Florence, outside the entrance to this yard, which, now containing up-market

eating places has totally changed from even then. In the mid-seventies £1 could buy you a good set meal in Gerrard Street

79 comments

  1. I love your description of the holiday “resort,” complete with snarling dogs. I can deal with no electricity or running water, but the digging of the waste disposal pit every day would have finished me. Michael sounds like quite the enterprising kid!

  2. I enjoyed the story of the holiday resort, and especially Michael’s rabbits. I can just picture the poor lad crashing down through a skylight, in the clutches of the gentleman below.
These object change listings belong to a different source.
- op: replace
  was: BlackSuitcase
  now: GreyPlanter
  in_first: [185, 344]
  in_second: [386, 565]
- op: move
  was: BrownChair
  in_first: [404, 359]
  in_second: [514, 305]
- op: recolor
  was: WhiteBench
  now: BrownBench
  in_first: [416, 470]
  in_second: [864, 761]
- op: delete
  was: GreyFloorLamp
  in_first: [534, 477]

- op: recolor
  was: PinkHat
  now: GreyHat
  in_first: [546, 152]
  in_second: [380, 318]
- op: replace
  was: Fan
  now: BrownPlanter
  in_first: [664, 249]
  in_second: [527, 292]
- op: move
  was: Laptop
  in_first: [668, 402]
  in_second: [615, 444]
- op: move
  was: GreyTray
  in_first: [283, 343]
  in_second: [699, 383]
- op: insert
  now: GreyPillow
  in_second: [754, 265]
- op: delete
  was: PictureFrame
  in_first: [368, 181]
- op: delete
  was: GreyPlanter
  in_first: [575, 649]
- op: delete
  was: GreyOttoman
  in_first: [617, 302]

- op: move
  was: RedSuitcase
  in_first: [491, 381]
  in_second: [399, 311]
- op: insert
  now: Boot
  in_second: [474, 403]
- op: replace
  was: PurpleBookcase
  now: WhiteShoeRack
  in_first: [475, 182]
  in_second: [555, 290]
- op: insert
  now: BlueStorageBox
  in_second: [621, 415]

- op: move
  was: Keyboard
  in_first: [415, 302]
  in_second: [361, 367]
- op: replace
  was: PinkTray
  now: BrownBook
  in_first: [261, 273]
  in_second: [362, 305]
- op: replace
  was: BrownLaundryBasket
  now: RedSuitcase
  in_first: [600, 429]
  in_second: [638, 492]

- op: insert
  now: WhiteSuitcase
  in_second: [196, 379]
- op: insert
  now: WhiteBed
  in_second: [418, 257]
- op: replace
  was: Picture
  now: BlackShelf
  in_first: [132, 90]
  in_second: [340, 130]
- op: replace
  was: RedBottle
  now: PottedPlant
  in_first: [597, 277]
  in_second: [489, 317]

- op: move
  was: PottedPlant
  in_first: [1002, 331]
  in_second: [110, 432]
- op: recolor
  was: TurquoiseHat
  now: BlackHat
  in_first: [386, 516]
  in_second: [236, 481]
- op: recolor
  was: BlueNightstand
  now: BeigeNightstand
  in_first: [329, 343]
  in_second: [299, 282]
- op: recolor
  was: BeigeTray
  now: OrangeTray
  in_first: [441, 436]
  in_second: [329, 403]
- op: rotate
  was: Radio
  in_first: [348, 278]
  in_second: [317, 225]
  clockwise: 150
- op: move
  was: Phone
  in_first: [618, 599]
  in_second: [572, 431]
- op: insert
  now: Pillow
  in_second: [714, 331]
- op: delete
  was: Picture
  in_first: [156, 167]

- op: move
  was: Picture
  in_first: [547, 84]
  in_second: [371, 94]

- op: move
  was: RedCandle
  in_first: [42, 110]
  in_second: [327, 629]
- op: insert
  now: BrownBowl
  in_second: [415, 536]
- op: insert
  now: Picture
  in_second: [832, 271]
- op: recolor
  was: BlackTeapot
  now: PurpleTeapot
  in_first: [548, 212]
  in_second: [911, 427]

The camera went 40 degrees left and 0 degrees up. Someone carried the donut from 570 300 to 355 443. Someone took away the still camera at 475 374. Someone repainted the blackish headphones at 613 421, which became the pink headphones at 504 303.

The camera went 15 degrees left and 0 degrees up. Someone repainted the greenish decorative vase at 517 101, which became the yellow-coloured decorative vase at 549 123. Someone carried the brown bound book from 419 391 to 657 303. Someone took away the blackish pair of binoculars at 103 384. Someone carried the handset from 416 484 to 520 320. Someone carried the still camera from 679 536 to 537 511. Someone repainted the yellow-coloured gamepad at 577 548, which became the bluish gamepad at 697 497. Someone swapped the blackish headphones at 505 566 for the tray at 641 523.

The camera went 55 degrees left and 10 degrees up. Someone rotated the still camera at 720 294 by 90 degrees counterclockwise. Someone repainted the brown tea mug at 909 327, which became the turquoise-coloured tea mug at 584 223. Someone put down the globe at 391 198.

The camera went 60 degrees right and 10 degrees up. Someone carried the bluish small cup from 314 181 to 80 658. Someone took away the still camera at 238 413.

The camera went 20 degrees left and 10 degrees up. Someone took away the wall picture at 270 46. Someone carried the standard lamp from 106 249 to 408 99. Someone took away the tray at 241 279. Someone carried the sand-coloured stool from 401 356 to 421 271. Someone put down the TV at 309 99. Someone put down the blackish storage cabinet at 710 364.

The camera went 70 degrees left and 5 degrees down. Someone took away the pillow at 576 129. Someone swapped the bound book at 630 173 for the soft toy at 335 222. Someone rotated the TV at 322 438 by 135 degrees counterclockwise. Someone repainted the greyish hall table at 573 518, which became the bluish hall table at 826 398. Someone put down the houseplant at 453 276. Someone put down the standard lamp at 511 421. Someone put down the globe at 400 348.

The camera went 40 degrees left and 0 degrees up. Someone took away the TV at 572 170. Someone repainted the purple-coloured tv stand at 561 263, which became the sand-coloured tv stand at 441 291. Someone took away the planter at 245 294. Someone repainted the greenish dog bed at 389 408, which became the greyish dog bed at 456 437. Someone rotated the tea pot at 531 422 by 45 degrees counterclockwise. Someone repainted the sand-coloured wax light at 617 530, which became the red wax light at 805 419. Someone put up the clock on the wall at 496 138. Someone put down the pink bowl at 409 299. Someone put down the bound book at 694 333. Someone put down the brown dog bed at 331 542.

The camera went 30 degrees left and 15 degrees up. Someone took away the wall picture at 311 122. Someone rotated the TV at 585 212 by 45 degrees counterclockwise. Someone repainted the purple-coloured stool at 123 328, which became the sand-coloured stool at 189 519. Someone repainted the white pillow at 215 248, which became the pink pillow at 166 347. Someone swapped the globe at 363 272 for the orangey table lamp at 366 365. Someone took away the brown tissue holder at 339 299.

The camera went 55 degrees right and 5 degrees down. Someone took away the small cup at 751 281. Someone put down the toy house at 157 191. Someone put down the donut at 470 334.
Rick was once robbed at gunpoint by a burglar crashing down through a skylght where he worked.

      1. Rick was working as a manager in a drug store, and was closing out the register and preparing to take the day’s cash to the night deposit. It was after closing, and the burglar had been on the roof waiting for the building to empty. The fall through the skylight was an accident. The man was very nervous and Rick had started to wrestle him, but then though better of it and lay face down and did what he was told. Than burglar made off with about $50 in the drawer and forgot all about the big bag of cash going to the night deposit.

    1. Thank you so much, Laurie. You can still get an all you can eat buffet at a comparable price, with the proviso that you have only 40 minutes and have to pay extra for anything you don’t eat. They would meet their match with our son, Matthew.

  3. Such changes in a place during your own lifetime chronicles the speed at which we are living now. The rabbit story is priceless.

    1. As you know, I’m with you re the resort, Sheree. I actually don’t remember what happened to the rabbits, but, knowing Michael he might well have marketed them. Thanks a lot.

  4. Wonderful stories, Derrick. I agree with you about the “resort.” No running water would have been a deal breaker for me, and the other things just make it sound worse.
    Michael does sound very enterprising. I can’t imagine the rabbits on the roof would be allowed now.

  5. Great stories and adventures! Great memories! Love the Michael and his rabbits story! 🙂 I wonder at the height of rabbitdom how many rabbits he had! ??? I would’ve loved to have watched them!
    In that photo of your children…Michael’s ingenuity and personality shines through. 🙂 Matthew, too! 🙂
    I would’ve loved to visit the sheet music publishers place!
    I’m glad Simon was okay! Scary! 😮
    (((HUGS))) 🙂

  6. I remember seeing the Boosey and Hawkes offices in the 70’s as I spent a lot of my time in London taking part in musical activities. Little did I know that the roof was home to countless rabbits living in hutches made from pallets by an enterprising young man! Life seemed to be more unpredictable, edgier and exciting/scary in the 70’s.

  7. Like the rest of your fan base, I am enjoying your yarns about a life well spent.

    I held my breath when I got to the part about the lad crashing through the sky light.

  8. Telling a story amongst older photos is wonderful. I bet your grandchildren will have a giggle at how the “oldies” looked way back then.

  9. This instalment contains amazing stories that are timeless in content and appeal. Those proceedings could easily have happened in a Victorian era novel. Imagine Charles Keeping producing an illustration about the capture and release of the fallen boy!

  10. How lovely to hear about Michael.
    When I read the part about the young friend in the clutches of an angry man, Charles Dickens popped to mind. Then I visualised you drawing the event!

  11. What a lovely memory of a great neighborhood. The rabbits! The publishing company not objecting! The neighbors LIKING it and leaving food for them. Paradise.